The two candidates running for the Wichita school board District 2 seat are about the same age. Both have children at Hyde Elementary. Neither has run for public office before.
Both say they would bring a business perspective to a board that has faced several years of cuts in state aid to schools.
But they don’t agree on everything.
“Today, in 2013, the issue is finance and nothing else,” said Scott Poor, an attorney and affordable housing developer. “I’m not trying to trivialize some of the other policy issues … but the primary issue is finance.”
Joy Eakins, his opponent, said budgets are crucial, but they shouldn’t drive every discussion or decision.
“I know there’s a lot of people yelling about money and arguing, and we need to find solutions to that,” Eakins said. “But our education system is more than just the money, and I think we’ve lost a little sight of that over the last few years.”
Poor and Eakins are vying to replace longtime board member Connie Dietz, who announced in January that she wouldn’t seek a fourth term on the board. They will meet in the April 2 general election, which is a districtwide vote.
School board members serve four-year terms and receive no pay for twice-monthly meetings and other work. They oversee a $628 million budget and set policy for the state’s largest school district. New members elected in April will take office July 1.
District 2 covers much of east Wichita, including the area at 127th Street East and Pawnee, where a new high school is proposed to be built as part of the 2008 bond issue.
Eakins, 42, is a software design consultant and volunteer tutor. Since moving to Wichita from Denver in 2008, she has worked as a substitute teacher, mentor, tutor and member of the Business Education Innovation Partnership, a group that pairs area business leaders with district officials in hopes of finding ways to improve efficiency.
She said the district could improve its communication with patrons and taxpayers, particularly regarding progress on the $370 million bond issue.
When the board redrew attendance boundaries, closed schools and scaled back bond projects – and now as it debates whether to move Southeast High School – “people feel like they were lied to,” Eakins said.

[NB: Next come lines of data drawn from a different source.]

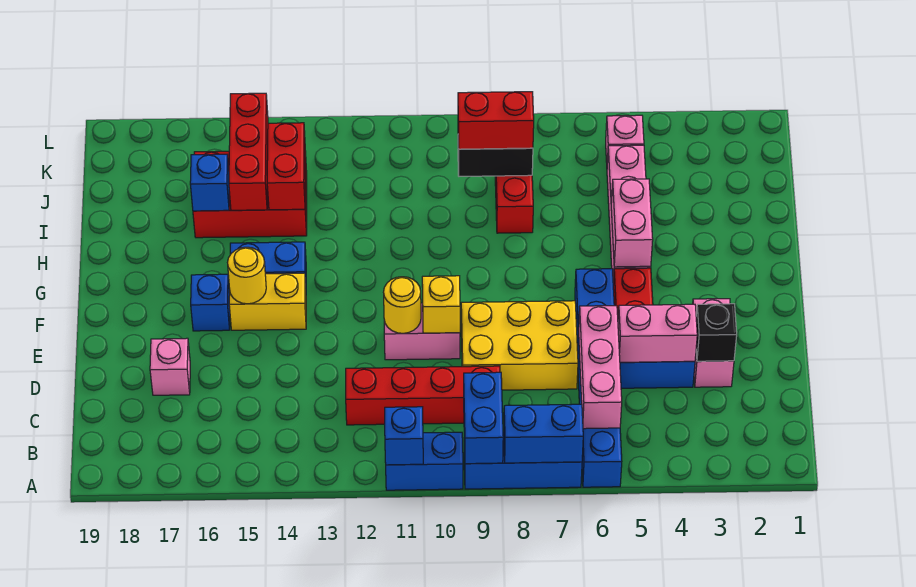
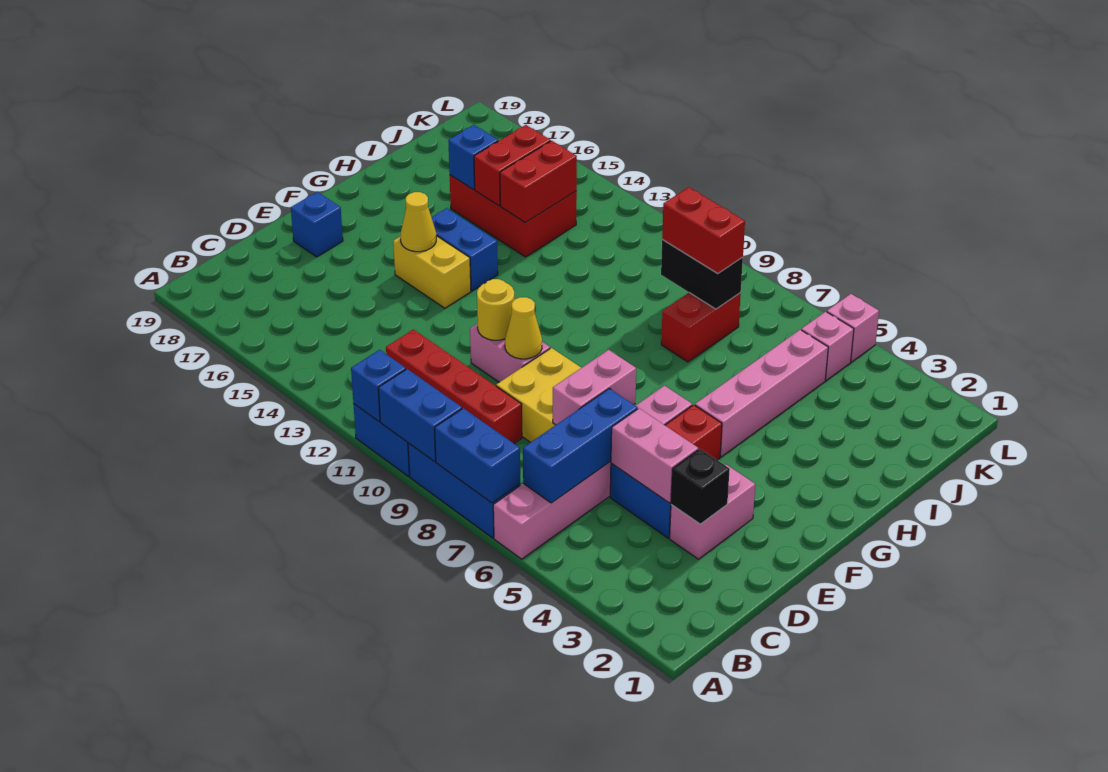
blue brick A6:F6 level 1 -> pink brick A6:F6 level 1
blue brick A9:B9 level 2 -> blue brick A9:A10 level 2
pink brick B6:D6 level 2 -> blue brick B6:D6 level 2
pink brick D17 level 1 -> pink brick L5 level 1
yellow brick E10 level 2 -> yellow cone E10 level 2
yellow round brick F15 level 2 -> yellow cone F15 level 2
blue brick F16 level 1 -> blue brick E18 level 1
pink brick G5:H5 level 2 -> pink brick D7:E7 level 2
red brick I15:K15 level 2 -> red brick I15:J15 level 2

“The school district may have made all the best decisions they could possibly have made with the data, but … there seem to be some communication issues there that possibly made it worse than it had to be.”
Eakins’ husband, Eric, an architect, is a graduate of Southeast High, “so of course I’ve heard some concern about moving Southeast,” she said. “I wonder if there might be some better solutions out there.”
She said district leaders may have waited too long before they decided two years ago to put remaining bond projects on hold and reconsider priorities.
“I think I would have stepped back sooner on the pause and study and said, ‘What’s happening, and what’s the recovery look like?’ ” Eakins said.
“When I hear the school board talk about a lot of these issues, it feels like it’s in a vacuum a little bit, that … there’s been no problem with the economy coming back, and so we should just be plowing ahead.
“And when I hear businessmen and women talk, they’re struggling to figure out how much they’ll be able to recoup. … We can’t stop everything because then we lose a generation of kids. But we have to find that middle ground, and I’m not sure we’ve found it yet.”
If elected, Eakins said, she would encourage district leadership to work with business leaders to make sure Wichita graduates are ready for college or careers, particularly in technology.
She also said she would be “a proponent for teachers and their skills.”
Poor, 41, a self-employed attorney who grew up in Liberal and moved to Wichita in 2010, says his background in school finance, real estate appraisal and budgeting makes him “uniquely qualified” to serve on the school board.
“We have to plan for the worst, and we’re going to have to make some very hard decisions,” Poor said.
He said he thinks the district “is under very good leadership.” But the board needs to be more aggressive and comprehensive in its economic forecasting, he said, particularly in the areas of property valuations and refinancing.
“We need to have an eye on what the trends are in our tax base, and it’s just very fragile at the moment,” he said.
“I think the level of financial management in the school district is good … but no local government has ever been through this type of economic market,” Poor said.
If local property valuations drop significantly – and Poor believes local commercial property may be overvalued by as much as 25 percent – the school district could keep its current mill levy or even raise it and end up with less revenue, he said.
“I don’t think anybody is in the mode of forecasting well into the future.”
Poor said district leaders should honor the intent of the 2008 bond issue. But it’s clear, he said, that the economy has changed and the district lacks the funds necessary to do all the projects it promised.
“The school district isn’t going to be able to operate facilities because they are popular,” he said. “They’re going to operate facilities based on the economics … and based on the demographic needs.”
Families get attached to neighborhood schools, he said. “That sentiment and that emotion and that community attachment might be a luxury that we’re not going to be able to afford. We need to do facilities planning the right way.”
But the district also needs to be more open and transparent about bond issue decisions, Poor said, including its choice about whether to close or relocate Southeast High.
Many district patrons are “upset because they voted for something and they don’t know what’s going on,” he said.
“Facility planning is a science, and the end determination needs to be based on quantifiable data,” Poor said. “However, we need to share that. When we make a decision, we need to explain why, and … they need to do better with that.”